***** Data records *****

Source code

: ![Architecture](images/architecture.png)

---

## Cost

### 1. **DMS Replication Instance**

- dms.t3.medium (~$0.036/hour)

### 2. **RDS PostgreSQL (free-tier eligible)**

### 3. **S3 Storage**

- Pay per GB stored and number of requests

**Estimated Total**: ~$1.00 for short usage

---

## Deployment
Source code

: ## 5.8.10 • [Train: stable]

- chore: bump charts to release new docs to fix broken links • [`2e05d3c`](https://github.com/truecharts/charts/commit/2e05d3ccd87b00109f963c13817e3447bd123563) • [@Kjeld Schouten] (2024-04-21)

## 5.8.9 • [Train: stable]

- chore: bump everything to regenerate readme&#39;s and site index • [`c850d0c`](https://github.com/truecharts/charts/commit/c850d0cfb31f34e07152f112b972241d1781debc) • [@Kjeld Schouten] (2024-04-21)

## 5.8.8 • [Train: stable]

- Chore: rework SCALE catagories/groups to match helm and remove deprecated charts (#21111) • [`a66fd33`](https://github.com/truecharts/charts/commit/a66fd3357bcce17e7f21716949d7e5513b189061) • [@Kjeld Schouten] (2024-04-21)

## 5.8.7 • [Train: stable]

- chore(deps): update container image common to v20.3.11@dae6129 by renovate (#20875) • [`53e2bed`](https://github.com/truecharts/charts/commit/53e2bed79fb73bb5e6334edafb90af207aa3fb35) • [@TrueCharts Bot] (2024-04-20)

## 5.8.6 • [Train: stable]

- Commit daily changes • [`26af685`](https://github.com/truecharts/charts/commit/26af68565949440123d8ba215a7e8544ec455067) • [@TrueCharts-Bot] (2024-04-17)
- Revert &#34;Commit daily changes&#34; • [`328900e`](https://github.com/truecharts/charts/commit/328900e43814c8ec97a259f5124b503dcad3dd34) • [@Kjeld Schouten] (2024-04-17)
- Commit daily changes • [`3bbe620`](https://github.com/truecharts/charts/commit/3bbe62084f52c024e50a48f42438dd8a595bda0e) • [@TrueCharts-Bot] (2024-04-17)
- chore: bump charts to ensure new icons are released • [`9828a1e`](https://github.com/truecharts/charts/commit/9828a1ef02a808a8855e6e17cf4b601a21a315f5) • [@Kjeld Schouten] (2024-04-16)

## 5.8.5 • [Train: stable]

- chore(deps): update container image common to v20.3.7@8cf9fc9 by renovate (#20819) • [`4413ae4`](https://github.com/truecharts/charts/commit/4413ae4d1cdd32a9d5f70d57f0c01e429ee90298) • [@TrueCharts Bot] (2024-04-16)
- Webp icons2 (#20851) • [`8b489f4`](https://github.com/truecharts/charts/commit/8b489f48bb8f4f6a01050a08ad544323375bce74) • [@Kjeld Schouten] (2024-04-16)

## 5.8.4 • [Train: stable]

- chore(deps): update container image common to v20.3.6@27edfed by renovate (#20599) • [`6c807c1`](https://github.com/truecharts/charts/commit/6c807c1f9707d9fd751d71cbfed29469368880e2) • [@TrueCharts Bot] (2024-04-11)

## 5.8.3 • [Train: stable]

*****

Edit the material above by replacing every occurrence of "stable" with "beta", leaving everything else unchanged.

-- Exercise solution --
Source code

: ![Architecture](images/architecture.png)

---

## Cost

### 1. **DMS Replication Instance**

- dms.t3.medium (~$0.036/hour)

### 2. **RDS PostgreSQL (free-tier eligible)**

### 3. **S3 Storage**

- Pay per GB stored and number of requests

**Estimated Total**: ~$1.00 for short usage

---

## Deployment
Source code

: ## 5.8.10 • [Train: beta]

- chore: bump charts to release new docs to fix broken links • [`2e05d3c`](https://github.com/truecharts/charts/commit/2e05d3ccd87b00109f963c13817e3447bd123563) • [@Kjeld Schouten] (2024-04-21)

## 5.8.9 • [Train: beta]

- chore: bump everything to regenerate readme&#39;s and site index • [`c850d0c`](https://github.com/truecharts/charts/commit/c850d0cfb31f34e07152f112b972241d1781debc) • [@Kjeld Schouten] (2024-04-21)

## 5.8.8 • [Train: beta]

- Chore: rework SCALE catagories/groups to match helm and remove deprecated charts (#21111) • [`a66fd33`](https://github.com/truecharts/charts/commit/a66fd3357bcce17e7f21716949d7e5513b189061) • [@Kjeld Schouten] (2024-04-21)

## 5.8.7 • [Train: beta]

- chore(deps): update container image common to v20.3.11@dae6129 by renovate (#20875) • [`53e2bed`](https://github.com/truecharts/charts/commit/53e2bed79fb73bb5e6334edafb90af207aa3fb35) • [@TrueCharts Bot] (2024-04-20)

## 5.8.6 • [Train: beta]

- Commit daily changes • [`26af685`](https://github.com/truecharts/charts/commit/26af68565949440123d8ba215a7e8544ec455067) • [@TrueCharts-Bot] (2024-04-17)
- Revert &#34;Commit daily changes&#34; • [`328900e`](https://github.com/truecharts/charts/commit/328900e43814c8ec97a259f5124b503dcad3dd34) • [@Kjeld Schouten] (2024-04-17)
- Commit daily changes • [`3bbe620`](https://github.com/truecharts/charts/commit/3bbe62084f52c024e50a48f42438dd8a595bda0e) • [@TrueCharts-Bot] (2024-04-17)
- chore: bump charts to ensure new icons are released • [`9828a1e`](https://github.com/truecharts/charts/commit/9828a1ef02a808a8855e6e17cf4b601a21a315f5) • [@Kjeld Schouten] (2024-04-16)

## 5.8.5 • [Train: beta]

- chore(deps): update container image common to v20.3.7@8cf9fc9 by renovate (#20819) • [`4413ae4`](https://github.com/truecharts/charts/commit/4413ae4d1cdd32a9d5f70d57f0c01e429ee90298) • [@TrueCharts Bot] (2024-04-16)
- Webp icons2 (#20851) • [`8b489f4`](https://github.com/truecharts/charts/commit/8b489f48bb8f4f6a01050a08ad544323375bce74) • [@Kjeld Schouten] (2024-04-16)

## 5.8.4 • [Train: beta]

- chore(deps): update container image common to v20.3.6@27edfed by renovate (#20599) • [`6c807c1`](https://github.com/truecharts/charts/commit/6c807c1f9707d9fd751d71cbfed29469368880e2) • [@TrueCharts Bot] (2024-04-11)

## 5.8.3 • [Train: beta]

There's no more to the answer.